*The problem:*
Where "funcionários" appears in a line of the entries below, that line should be copied.

(Page-level text extractions)

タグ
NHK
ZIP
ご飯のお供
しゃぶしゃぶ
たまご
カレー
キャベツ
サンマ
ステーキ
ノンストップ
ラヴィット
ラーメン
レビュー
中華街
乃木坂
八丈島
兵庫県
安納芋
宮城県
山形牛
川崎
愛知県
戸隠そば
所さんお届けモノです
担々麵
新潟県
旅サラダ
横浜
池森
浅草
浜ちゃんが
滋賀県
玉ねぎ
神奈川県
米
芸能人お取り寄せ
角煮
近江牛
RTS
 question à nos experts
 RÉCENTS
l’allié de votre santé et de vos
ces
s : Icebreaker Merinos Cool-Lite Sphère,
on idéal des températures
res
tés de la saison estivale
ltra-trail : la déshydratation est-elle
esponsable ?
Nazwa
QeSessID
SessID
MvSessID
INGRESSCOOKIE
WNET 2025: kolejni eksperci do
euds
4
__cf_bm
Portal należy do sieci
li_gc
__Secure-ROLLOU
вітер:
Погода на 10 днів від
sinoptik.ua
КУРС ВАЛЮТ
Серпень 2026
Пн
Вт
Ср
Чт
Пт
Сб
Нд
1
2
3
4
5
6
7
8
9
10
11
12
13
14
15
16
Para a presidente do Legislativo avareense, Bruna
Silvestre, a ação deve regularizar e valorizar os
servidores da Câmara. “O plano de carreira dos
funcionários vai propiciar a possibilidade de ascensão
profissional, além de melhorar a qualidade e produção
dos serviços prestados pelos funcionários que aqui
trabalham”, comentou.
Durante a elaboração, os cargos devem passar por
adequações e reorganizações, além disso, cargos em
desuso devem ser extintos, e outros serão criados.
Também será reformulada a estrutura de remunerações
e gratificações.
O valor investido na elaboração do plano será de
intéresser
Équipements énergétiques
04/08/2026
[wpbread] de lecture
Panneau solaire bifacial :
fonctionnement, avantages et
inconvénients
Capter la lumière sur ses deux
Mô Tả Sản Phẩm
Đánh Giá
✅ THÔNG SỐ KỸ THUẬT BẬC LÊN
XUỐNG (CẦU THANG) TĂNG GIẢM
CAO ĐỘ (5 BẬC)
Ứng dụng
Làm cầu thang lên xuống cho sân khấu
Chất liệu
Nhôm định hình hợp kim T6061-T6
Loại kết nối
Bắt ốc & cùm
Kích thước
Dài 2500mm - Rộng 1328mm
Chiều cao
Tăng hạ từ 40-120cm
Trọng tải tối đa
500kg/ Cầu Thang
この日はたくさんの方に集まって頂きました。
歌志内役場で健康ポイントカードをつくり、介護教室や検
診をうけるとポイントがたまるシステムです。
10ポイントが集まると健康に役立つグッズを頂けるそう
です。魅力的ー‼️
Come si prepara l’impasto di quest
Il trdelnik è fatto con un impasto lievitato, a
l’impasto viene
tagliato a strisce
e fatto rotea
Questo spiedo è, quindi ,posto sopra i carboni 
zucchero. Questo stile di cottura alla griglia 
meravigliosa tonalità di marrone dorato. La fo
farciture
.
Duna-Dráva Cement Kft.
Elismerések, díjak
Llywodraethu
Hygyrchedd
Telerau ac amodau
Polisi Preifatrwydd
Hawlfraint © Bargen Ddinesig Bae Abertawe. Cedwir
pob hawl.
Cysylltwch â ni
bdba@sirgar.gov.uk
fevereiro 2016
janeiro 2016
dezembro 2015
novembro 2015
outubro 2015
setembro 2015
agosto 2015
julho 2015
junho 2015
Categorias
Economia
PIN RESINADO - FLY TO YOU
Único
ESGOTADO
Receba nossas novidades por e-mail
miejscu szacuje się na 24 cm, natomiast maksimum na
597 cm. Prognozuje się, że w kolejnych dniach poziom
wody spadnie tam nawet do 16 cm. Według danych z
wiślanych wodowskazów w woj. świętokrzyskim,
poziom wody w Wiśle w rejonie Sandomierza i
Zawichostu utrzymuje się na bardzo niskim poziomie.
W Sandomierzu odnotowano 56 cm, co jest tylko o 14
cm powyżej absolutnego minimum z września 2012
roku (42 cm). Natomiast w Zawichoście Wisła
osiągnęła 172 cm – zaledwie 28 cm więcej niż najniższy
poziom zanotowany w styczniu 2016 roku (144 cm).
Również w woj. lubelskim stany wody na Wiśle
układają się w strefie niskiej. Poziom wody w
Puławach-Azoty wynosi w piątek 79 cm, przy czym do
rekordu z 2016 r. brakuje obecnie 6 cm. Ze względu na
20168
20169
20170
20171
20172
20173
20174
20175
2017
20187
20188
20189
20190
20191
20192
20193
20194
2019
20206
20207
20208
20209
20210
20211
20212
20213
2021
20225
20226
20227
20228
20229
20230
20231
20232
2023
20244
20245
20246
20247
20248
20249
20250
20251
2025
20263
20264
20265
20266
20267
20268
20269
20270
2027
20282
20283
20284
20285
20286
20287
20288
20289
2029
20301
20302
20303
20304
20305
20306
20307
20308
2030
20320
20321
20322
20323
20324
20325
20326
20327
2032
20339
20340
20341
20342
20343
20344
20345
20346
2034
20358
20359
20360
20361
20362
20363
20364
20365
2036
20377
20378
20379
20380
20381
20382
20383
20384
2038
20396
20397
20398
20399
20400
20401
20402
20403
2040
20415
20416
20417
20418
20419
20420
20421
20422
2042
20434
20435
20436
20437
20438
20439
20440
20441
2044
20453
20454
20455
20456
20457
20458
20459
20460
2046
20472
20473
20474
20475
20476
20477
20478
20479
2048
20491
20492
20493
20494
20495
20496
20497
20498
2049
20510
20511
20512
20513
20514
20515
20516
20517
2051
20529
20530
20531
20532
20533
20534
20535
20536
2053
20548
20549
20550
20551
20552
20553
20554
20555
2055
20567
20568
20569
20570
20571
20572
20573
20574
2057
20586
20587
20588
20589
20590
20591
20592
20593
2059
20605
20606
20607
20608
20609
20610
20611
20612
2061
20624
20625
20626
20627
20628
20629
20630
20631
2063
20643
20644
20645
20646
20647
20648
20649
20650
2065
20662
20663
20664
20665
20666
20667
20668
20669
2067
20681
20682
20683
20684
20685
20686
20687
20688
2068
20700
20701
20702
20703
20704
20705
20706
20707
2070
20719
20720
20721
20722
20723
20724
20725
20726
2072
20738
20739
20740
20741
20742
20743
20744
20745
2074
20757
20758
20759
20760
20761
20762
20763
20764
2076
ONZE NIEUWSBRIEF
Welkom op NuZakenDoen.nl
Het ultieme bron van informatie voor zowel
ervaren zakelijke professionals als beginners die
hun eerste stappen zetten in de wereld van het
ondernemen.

*Answer:*
funcionários vai propiciar a possibilidade de ascensão
dos serviços prestados pelos funcionários que aqui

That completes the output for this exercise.